SiaR was found to repress the expression of both the siaPT and nan operons, thus regulating both transport and catabolism. Binding of SiaR to the intergenic region between these two operons was demonstrated and the region of DNA protected by SiaR was identified. As expected, it was found Sotrastaurin mw that inactivation of siaR lead to a reduction in surface sialylation, demonstrating the need to control the expression of sialic acid catabolism. In addition to SiaR, the cAMP receptor protein (CRP) was STAT inhibitor identified as a
regulator of the siaPT operon, however a role in the regulation of the nan operon was not observed [12, 14]. This is in part consistent with the observation that sialic acid is a cAMP-independent sugar [15]. In H. influenzae, CRP has been shown to regulate utilization of galactose, ribose, xylose, and fucose [15], in addition to regulating the development of competence [16]. We now report on the role of intermediates in the Neu5Ac catabolic pathway in SiaR-mediated TSA HDAC price regulation. Also, the potential interaction between SiaR and CRP was investigated. SiaR was found to utilize glucosamine-6-phosphate (GlcN-6P) as a co-activator in the presence of the CRP-cAMP complex.
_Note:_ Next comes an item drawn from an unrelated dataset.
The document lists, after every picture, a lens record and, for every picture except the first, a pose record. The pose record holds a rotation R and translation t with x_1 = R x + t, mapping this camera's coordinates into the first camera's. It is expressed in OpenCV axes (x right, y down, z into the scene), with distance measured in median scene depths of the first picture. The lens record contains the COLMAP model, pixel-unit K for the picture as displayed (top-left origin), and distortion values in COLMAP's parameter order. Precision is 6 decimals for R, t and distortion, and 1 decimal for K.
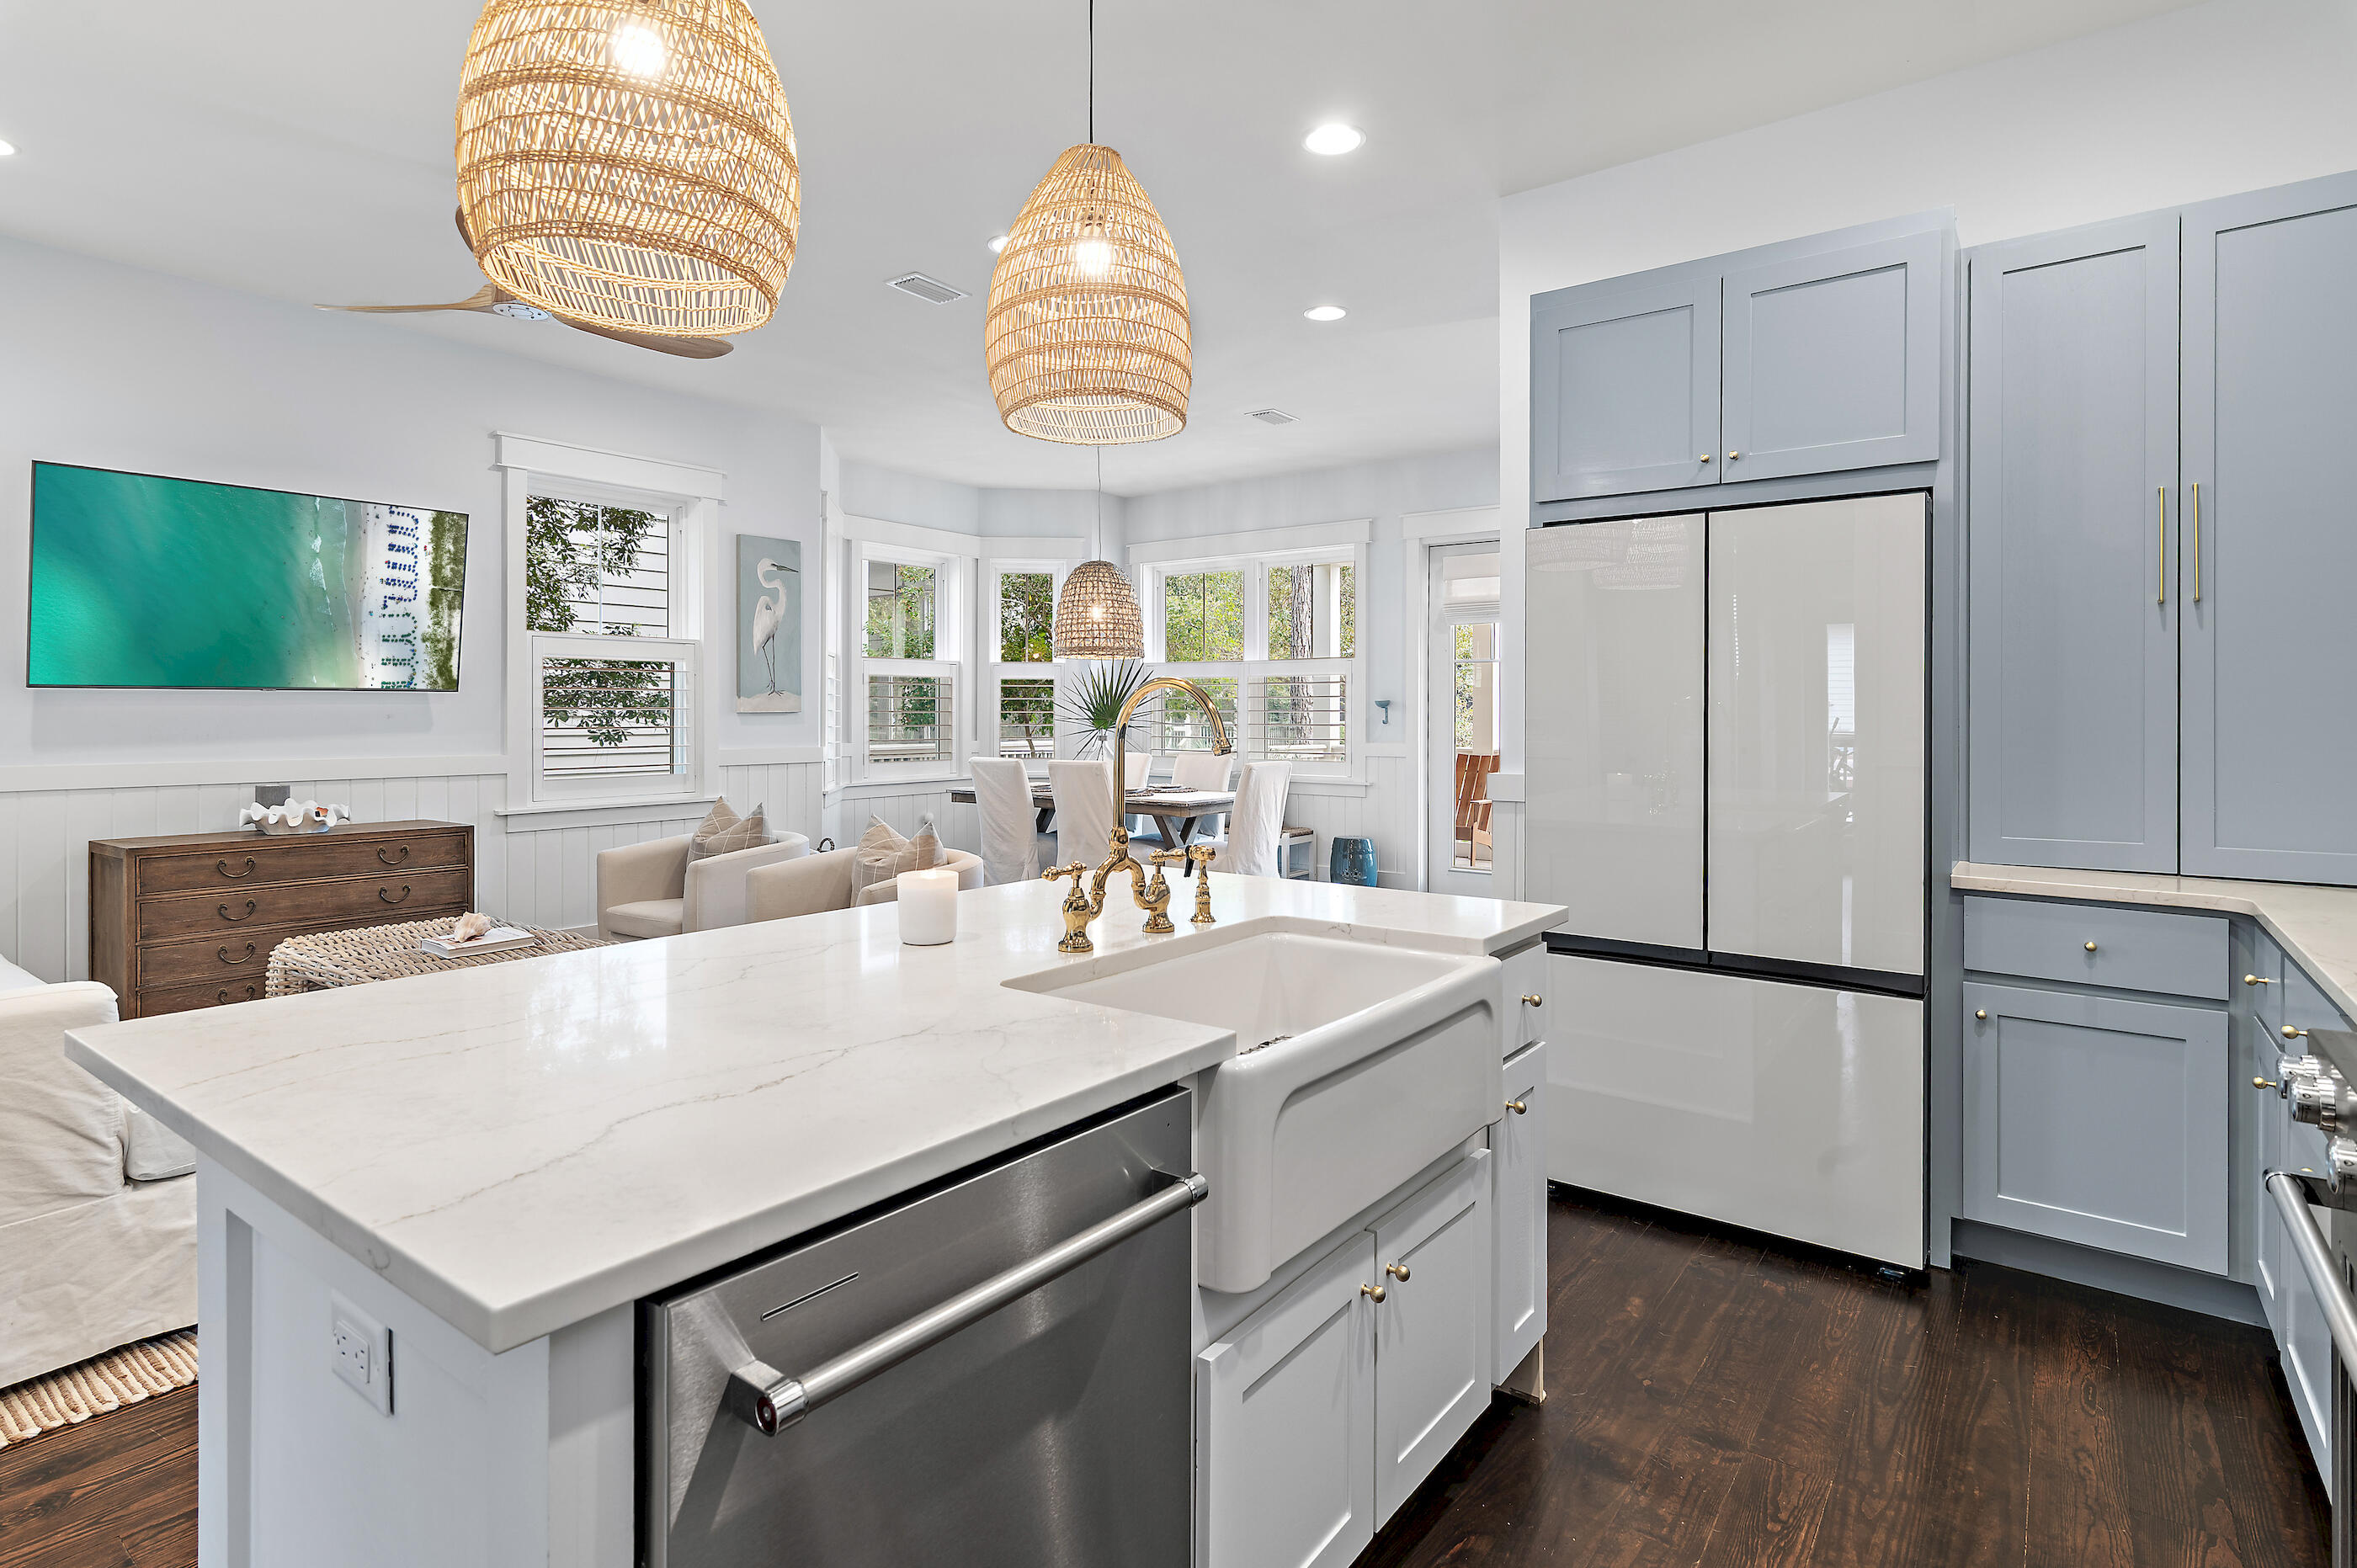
lens RADIAL K [[1158.0, 0, 1232.4], [0, 1158.0, 720.0], [0, 0, 1]] dist [0.038455, 0.000467]
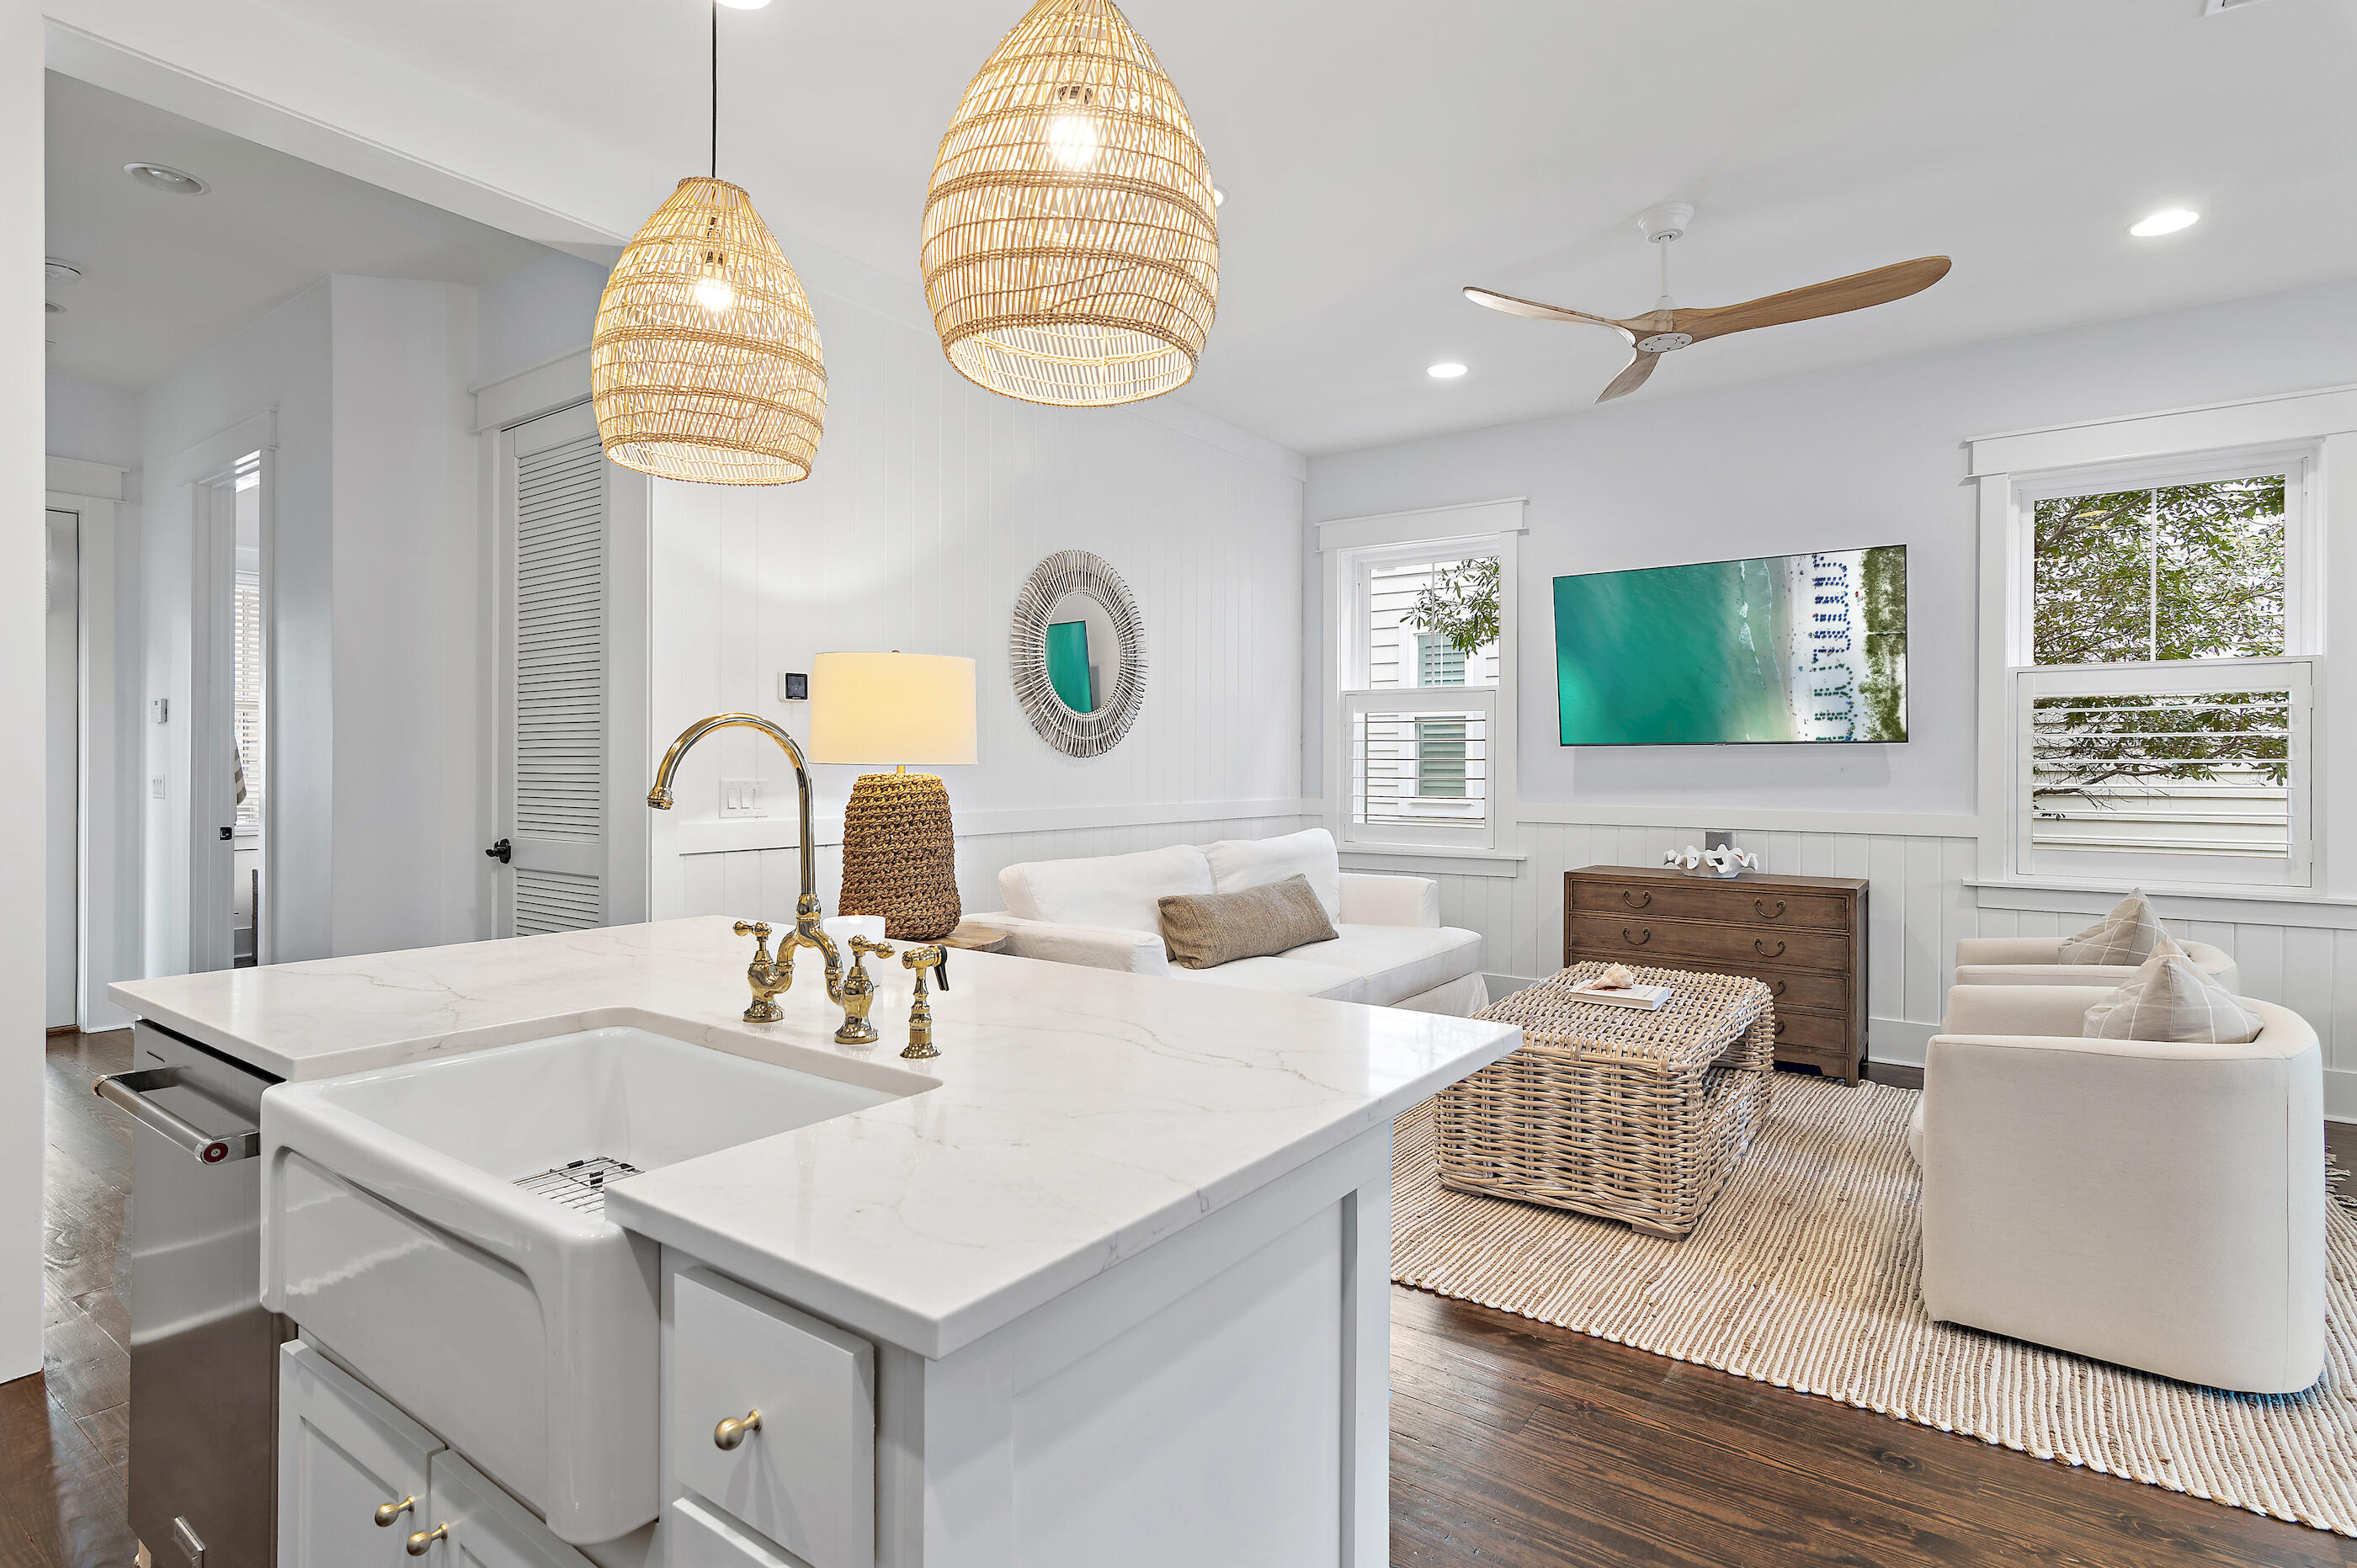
lens RADIAL K [[1158.0, 0, 1181.8], [0, 1158.0, 771.0], [0, 0, 1]] dist [0.038455, 0.000467]
pose [[-0.012335, -0.000030, -0.999924, 0.273047], [-0.007765, 0.999970, 0.000066, 0.001030], [0.999894, 0.007765, -0.012335, 0.477497]]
SiaR and CRP were found to act in a cooperative manner to regulate the expression of the divergent transporter and catabolic operons. Our results reveal a unique mechanism of regulation of two divergent operons regulated by two transcription factors from a single location. Results Promoter structure of the nan and siaPT operons The transcriptional start sites of the nan and siaPT operons were identified using primer extension analysis. Primers that bound in the nanE and siaP open reading frames were used. Two major start sites were identified for the nan operon, 104 (TS-1 nan ) and 20 (TS-2 nan
) bp from the start codon of nanE (Figure 2A). The presence of additional minor bands may be the result of addional start sites or RNA degradation or processing. The analysis identified a single transcriptional start site (TS-1 siaPT ) 107 bp upstream of the start codon of siaP (Figure 2B). SPTLC1 This organization leaves 140 bp in between TS-1 nan and TS-1 siaPT . The putative CRP binding site is located at -59 to -80 relative to TS-1 siaPT and at -59 to -80 relative to TS-1 nan (Figure 2C). This organization suggests that the siaPT promoter falls into the class I group of CRP-dependent promoters [17]. A consensus -10 sequence was identified for TS-1 nan and was found to partially overlap the SiaR binding site, consistent with the role SiaR plays in repression of the nan operon. The relative location of TS-1 nan to the SiaR operator, in addition to the identification of a consensus -10 box, suggests that this start site would be primarily involved in SiaR-mediated regulation, however, the relative contribution of the two nan promoters will need to be examined in more detail. Figure 2 Primer extension analysis of the nan and siaPT operons.